In 1998, the oil company was forced to use its shipping arm, Malaysian International Shipping Corp Bhd, which has made a fortune through its gas tanker business, to acquire a debt-laden shipping concern, Konsortium Perkapalan Bhd (KPB), controlled by Mirzan Mahathir, a son of the former prime minister, which faced debts estimated at about RM1.7 billion. It also became the anchor tenant in Petronas Towers, the two iconic buildings in central Kuala Lumpur that for a time were the world’s tallest – and that were also critically short of tenants in the years after they were completed.
In the 1990s, Syed Mochtar al-Bukhary benefited from Petronas’s help, along with three other of the country‘s richest families, when the energy company was required by the government to provide subsidies to ensure the viability of new independent power producers and Tenaga Nasional, a government-owned national energy corporation.
Those subsidies amounted to RM14 billion for the independents alone, according to Aliran, a Penang-based reform organization, In addition to Malakoff Bhd, controlled by Mochtar Al-Bukhary, they included Genting Sanyen Power, controlled by the family of Lim Goh Tong; YTL Power, controlled by Yeoh Tiong Lay and Tanjong Plc/Powertek Bhd, controlled by Ananda Krishnan, a close associate of Mahathir and other top Malaysian political figures.
As the company spreads its wings beyond Malaysia shores, Hassan Merican told local media that cost increases are the industry’s major challenge. A Petronas official said in an interview that oil exploration and production costs vary greatly depending on factors like location, size and geology. “Sometimes we hit oil, sometimes we drill and the wells dry up,” he said, adding that to mitigate this risk, “detailed studies” are carried out based on available data.
"This (cost) increase has gone way ahead of the actual price increase of crude oil,” Merican told local reporters. “If you look at drilling rigs, the cost increase is about 200 percent. And how much longer can the activities be sustained at these high prices?"

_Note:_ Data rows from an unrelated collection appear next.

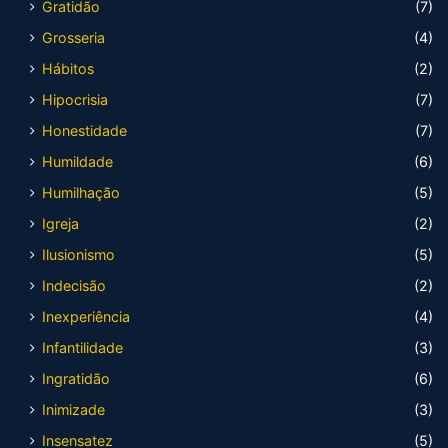
Gratidão
(7)
Grosseria
(4)
Hábitos
(2)
Hipocrisia
(7)
Honestidade
(7)
Humildade
(6)
Humilhação
(5)
Igreja
(2)
Ilusionismo
(5)
Indecisão
(2)
Inexperiência
(4)
Infantilidade
(3)
Ingratidão
(6)
Inimizade
(3)
Insensatez
(5)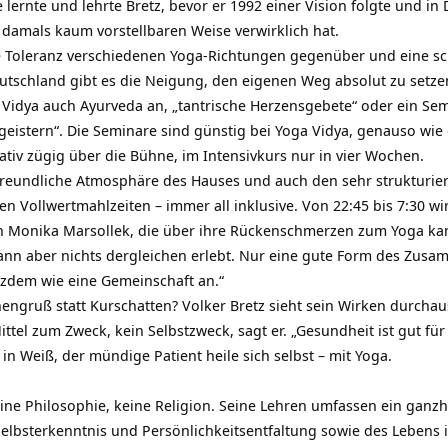
lernte und lehrte Bretz, bevor er 1992 einer Vision folgte und in
r damals kaum vorstellbaren Weise verwirklich hat.
e Toleranz verschiedenen Yoga-Richtungen gegenüber und eine s
utschland gibt es die Neigung, den eigenen Weg absolut zu setzen
 Vidya auch Ayurveda an, „tantrische Herzensgebete“ oder ein Se
istern“. Die Seminare sind günstig bei Yoga Vidya, genauso wie
ativ zügig über die Bühne, im Intensivkurs nur in vier Wochen.
freundliche Atmosphäre des Hauses und auch den sehr strukturier
n Vollwertmahlzeiten – immer all inklusive. Von 22:45 bis 7:30 wi
tin Monika Marsollek, die über ihre Rückenschmerzen zum Yoga ka
ann aber nichts dergleichen erlebt. Nur eine gute Form des Zusa
rotzdem wie eine Gemeinschaft an.“
engruß statt Kurschatten? Volker Bretz sieht sein Wirken durchaus
ttel zum Zweck, kein Selbstzweck, sagt er. „Gesundheit ist gut für 
 in Weiß, der mündige Patient heile sich selbst – mit Yoga.
 eine Philosophie, keine Religion. Seine Lehren umfassen ein ganz
elbsterkenntnis und Persönlichkeitsentfaltung sowie des Lebens 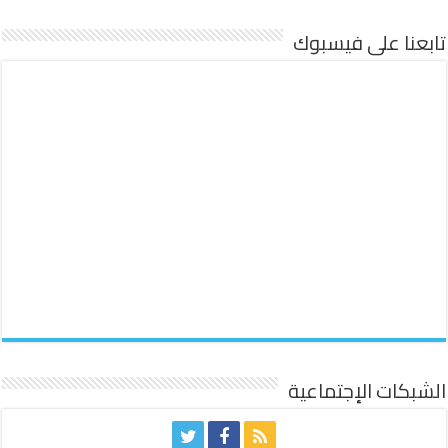
تابعنا على فيسبوك
الشبكات الإجتماعية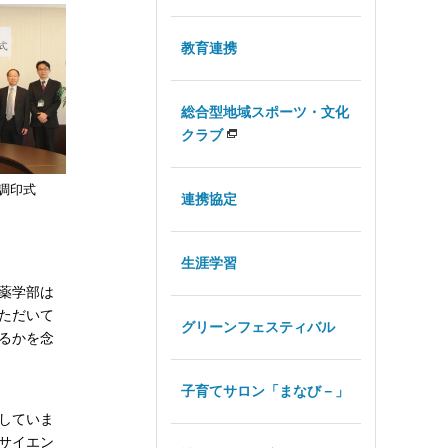
教育連携
総合型地域スポーツ・文化
クラブ
調印式
連携協定
生涯学習
薬学部は
ただいて
グリーンフェスティバル
るかを念
子育てサロン「まなび－」
していま
サイエン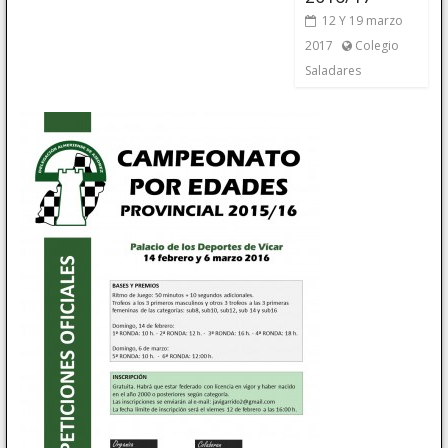
12 Y 19 marzo
2017
Colegio
Saladares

Echoing these woes is Ernst & Young's 2008 Global Oil and Gas Industry Forecast, which said: "The cost of exploration and production continues to rise sharply. Heightened resource nationalism and geopolitical issues are increasing costs and decreasing access to reserves for international oil companies. Investment opportunities are becoming less lucrative, and returns are decreasing... Ernst & Young anticipates that companies will take a slower, more cautious approach to upstream spending in 2008."
"An increase in revenue may be caused by many things, including high crude prices. But what we really need to know is the profitability of each investment. What are the returns? In the current scenario, it's possible that one profitable investment is funding other loss-making ventures," a senior oil and gas analyst in a global investment bank said. "At this point, it's unclear whether revenue has increased because of high crude prices, operational efficiency or sound investment policy."
As Petronas comes to grips with globalization, the question remains whether it can shed its nationalistic goals and truly behave like a global corporate citizen. For a company with corporate practices that include employing mostly ethnic Malays in a country whose government promotes Malay supremacy, it remains to be seen how it can reconcile its international and local identities. Its success may ultimately depend on embracing meritocracy.